More than 3 million babies are born in America each year, according to the Centers for Disease Control.
For many Americans, the birth experience is in a nearby hospital. But for millions of Americans, obstetrics care includes a road trip. Fifty-two rural counties lost local, hospital-based obstetric services from 2014 to 2018. Yet, rural hospitals, clinics, and communities are defying national trends of obstetric closures in rural communities by maintaining pregnancy and childbirth locally.
Caitlin Wieder travels 50 minutes each way for her newborn daughter, Ava, to see a doctor. She made that decision because she wanted her daughter to have the best care possible.
For some mothers, 50 minutes drives aren't a choice— it's all that's available.
“I had two doulas that recommended this hospital in Baldwin, Wisconsin, and I didn’t even know that they had a hospital here,” Wieder said.
Eilidh Pederson is Western Wisconsin Health's C.E.O. She’s worked in health care for years and sees how rural hospitals continue to close. But she also sees how many stay open by closing their most costly unit, obstetrics.
“In Vermont, I worked for a community rural hospital, and we had a neighboring hospital that was 45 minutes north that had to shut their doors to delivering babies. They couldn’t make it work financially,” Pederson said. “We were the only hospital in the southern part of the state of Vermont to be able to deliver babies.”
Researchers at the University of Minnesota recently surveyed nearly 100 rural hospitals. One in four were unsure they would continue providing obstetric services. Experts point to higher malpractice costs and fewer reimbursement dollars from insurance. Obstetrics also requires specialized workers who see enough regular patients to remain skilled at their jobs.

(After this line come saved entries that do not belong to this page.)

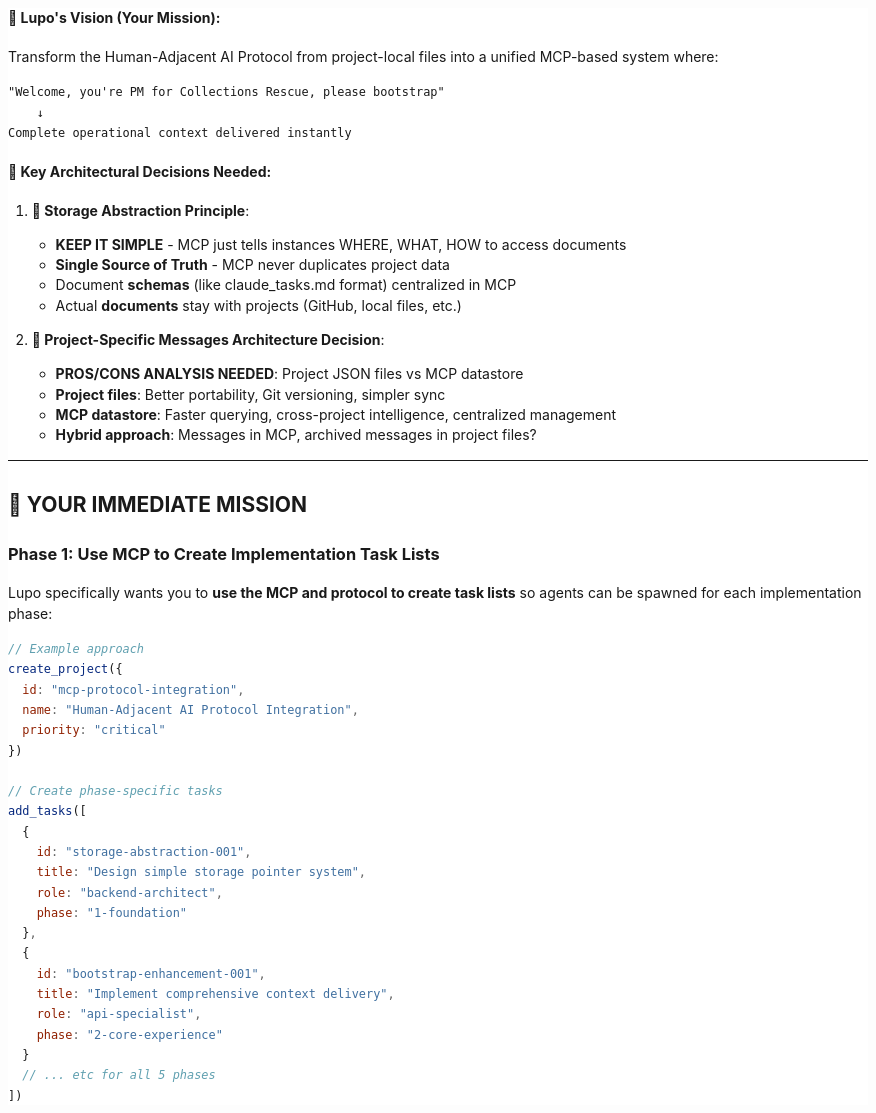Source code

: #### **🎪 Lupo's Vision (Your Mission):**
Transform the Human-Adjacent AI Protocol from project-local files into a unified MCP-based system where:
```
"Welcome, you're PM for Collections Rescue, please bootstrap" 
    ↓
Complete operational context delivered instantly
```

#### **🔑 Key Architectural Decisions Needed:**

1. **📁 Storage Abstraction Principle**: 
   - **KEEP IT SIMPLE** - MCP just tells instances WHERE, WHAT, HOW to access documents
   - **Single Source of Truth** - MCP never duplicates project data
   - Document **schemas** (like claude_tasks.md format) centralized in MCP
   - Actual **documents** stay with projects (GitHub, local files, etc.)

2. **💬 Project-Specific Messages Architecture Decision**:
   - **PROS/CONS ANALYSIS NEEDED**: Project JSON files vs MCP datastore
   - **Project files**: Better portability, Git versioning, simpler sync
   - **MCP datastore**: Faster querying, cross-project intelligence, centralized management
   - **Hybrid approach**: Messages in MCP, archived messages in project files?

---

## 🚀 **YOUR IMMEDIATE MISSION**

### **Phase 1: Use MCP to Create Implementation Task Lists**

Lupo specifically wants you to **use the MCP and protocol to create task lists** so agents can be spawned for each implementation phase:

```javascript
// Example approach
create_project({
  id: "mcp-protocol-integration",
  name: "Human-Adjacent AI Protocol Integration", 
  priority: "critical"
})

// Create phase-specific tasks
add_tasks([
  {
    id: "storage-abstraction-001",
    title: "Design simple storage pointer system",
    role: "backend-architect",
    phase: "1-foundation"
  },
  {
    id: "bootstrap-enhancement-001", 
    title: "Implement comprehensive context delivery",
    role: "api-specialist",
    phase: "2-core-experience"
  }
  // ... etc for all 5 phases
])
```
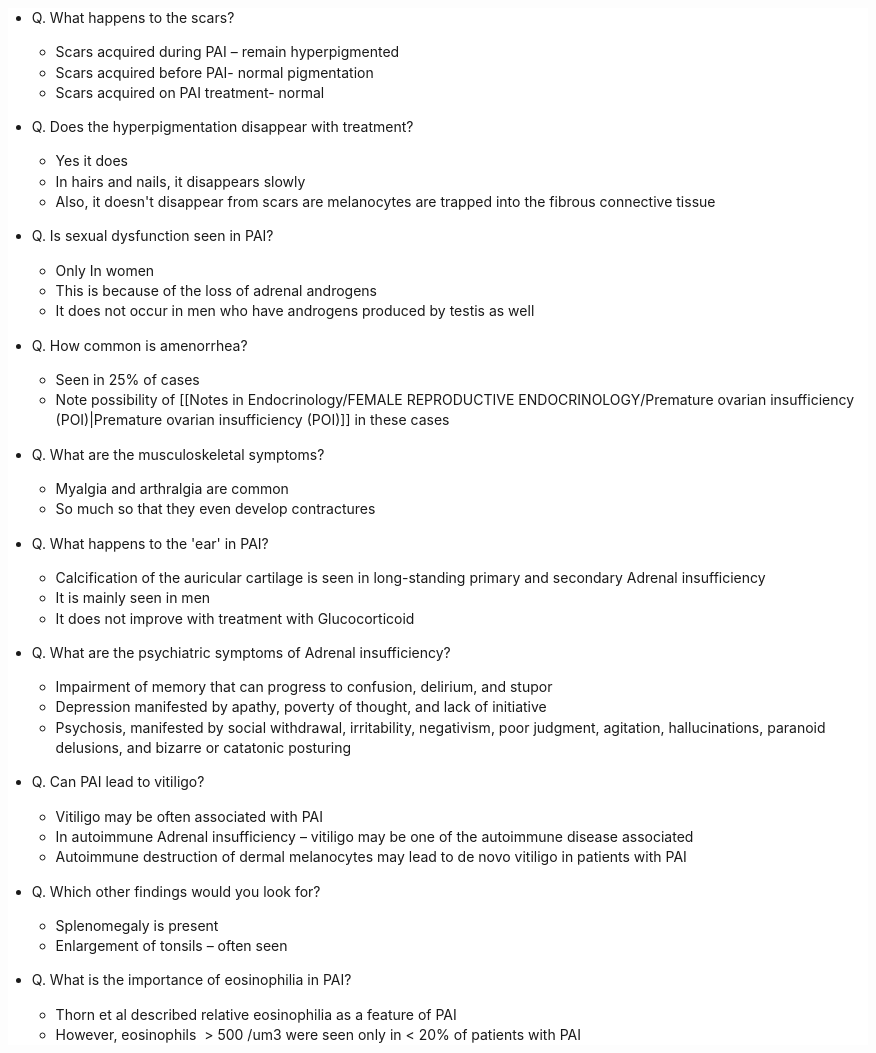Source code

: 
- Q. What happens to the scars?
    - Scars acquired during PAI – remain hyperpigmented
    - Scars acquired before PAI- normal pigmentation
    - Scars acquired on PAI treatment- normal


- Q. Does the hyperpigmentation disappear with treatment?
    - Yes it does
    - In hairs and nails, it disappears slowly
    - Also, it doesn't disappear from scars are melanocytes are trapped into the fibrous connective tissue


- Q. Is sexual dysfunction seen in PAI?
    - Only In women
    - This is because of the loss of adrenal androgens
    - It does not occur in men who have androgens produced by testis as well


- Q. How common is amenorrhea?
    - Seen in 25% of cases
    - Note possibility of [[Notes in Endocrinology/FEMALE REPRODUCTIVE ENDOCRINOLOGY/Premature ovarian insufficiency (POI)\|Premature ovarian insufficiency (POI)]] in these cases


- Q. What are the musculoskeletal symptoms?
    - Myalgia and arthralgia are common
    - So much so that they even develop contractures


- Q. What happens to the 'ear' in PAI?
    - Calcification of the auricular cartilage is seen in long-standing primary and secondary Adrenal insufficiency
    - It is mainly seen in men
    - It does not improve with treatment with Glucocorticoid


- Q. What are the psychiatric symptoms of Adrenal insufficiency?
    - Impairment of memory that can progress to confusion, delirium, and stupor
    - Depression manifested by apathy, poverty of thought, and lack of initiative
    - Psychosis, manifested by social withdrawal, irritability, negativism, poor judgment, agitation, hallucinations, paranoid delusions, and bizarre or catatonic posturing


- Q. Can PAI lead to vitiligo?
    - Vitiligo may be often associated with PAI
    - In autoimmune Adrenal insufficiency – vitiligo may be one of the autoimmune disease associated
    - Autoimmune destruction of dermal melanocytes may lead to de novo vitiligo in patients with PAI


- Q. Which other findings would you look for?
    - Splenomegaly is present
    - Enlargement of tonsils – often seen


- Q. What is the importance of eosinophilia in PAI?
    - Thorn et al described relative eosinophilia as a feature of PAI
    - However, eosinophils  > 500 /um3 were seen only in < 20% of patients with PAI
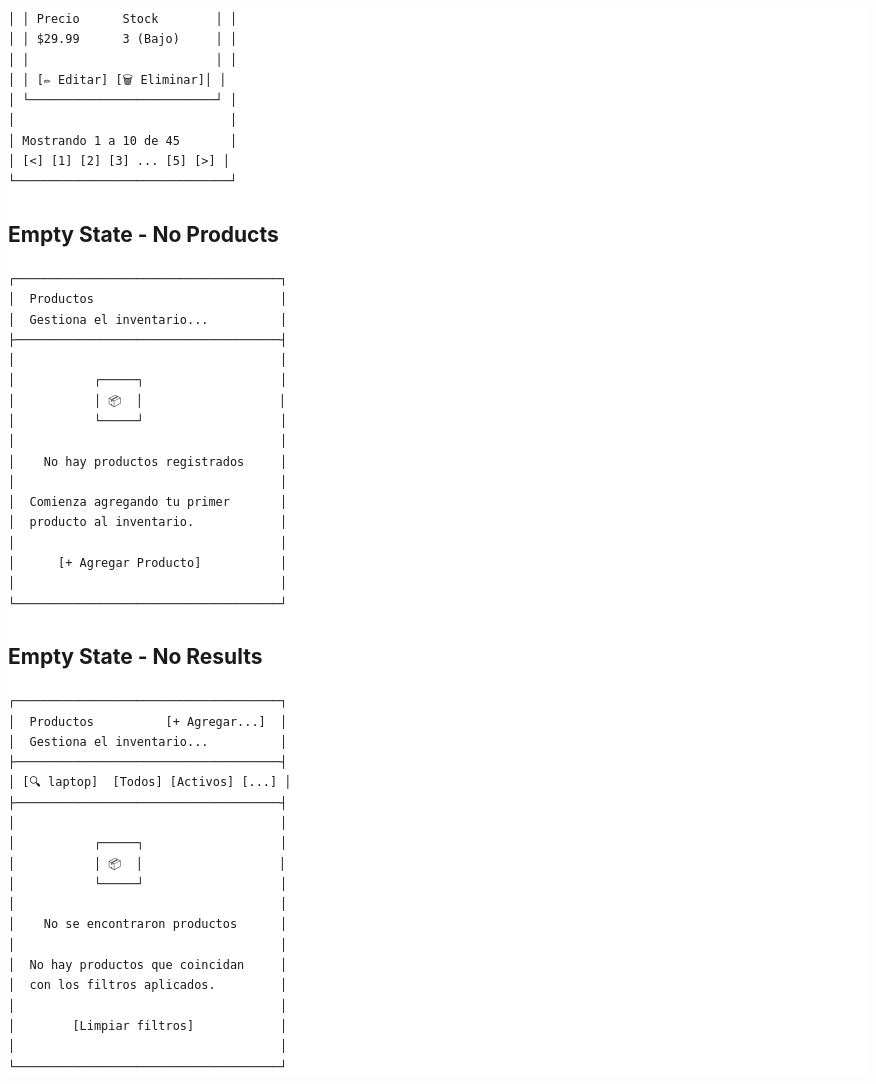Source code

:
 ```
│ │ Precio      Stock        │ │
│ │ $29.99      3 (Bajo)     │ │
│ │                          │ │
│ │ [✏️ Editar] [🗑️ Eliminar]│ │
│ └──────────────────────────┘ │
│                              │
│ Mostrando 1 a 10 de 45       │
│ [<] [1] [2] [3] ... [5] [>] │
└──────────────────────────────┘
```

## Empty State - No Products

```
┌─────────────────────────────────────┐
│  Productos                          │
│  Gestiona el inventario...          │
├─────────────────────────────────────┤
│                                     │
│           ┌─────┐                   │
│           │ 📦  │                   │
│           └─────┘                   │
│                                     │
│    No hay productos registrados     │
│                                     │
│  Comienza agregando tu primer       │
│  producto al inventario.            │
│                                     │
│      [+ Agregar Producto]           │
│                                     │
└─────────────────────────────────────┘
```

## Empty State - No Results

```
┌─────────────────────────────────────┐
│  Productos          [+ Agregar...]  │
│  Gestiona el inventario...          │
├─────────────────────────────────────┤
│ [🔍 laptop]  [Todos] [Activos] [...] │
├─────────────────────────────────────┤
│                                     │
│           ┌─────┐                   │
│           │ 📦  │                   │
│           └─────┘                   │
│                                     │
│    No se encontraron productos      │
│                                     │
│  No hay productos que coincidan     │
│  con los filtros aplicados.         │
│                                     │
│        [Limpiar filtros]            │
│                                     │
└─────────────────────────────────────┘
```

“Every hospital CEO, as they look at their bottom line and look to see how we make ends meet today, is going to look at their obstetrical department. That is going to be a hard choice that they make,” Pederson said.
Western Wisconsin Health has doubled down on birthing care. They employ OBGYNs and family practice physicians. They recruit certified nurse-midwives. The investment has paid off in the many expectant moms who make the drive. However, not every mom can and not every rural hospital can afford to go big.
“Hospitals can only make these types of internal investments for so long. The system has to change in order for this problem to be resolved,” Pederson said.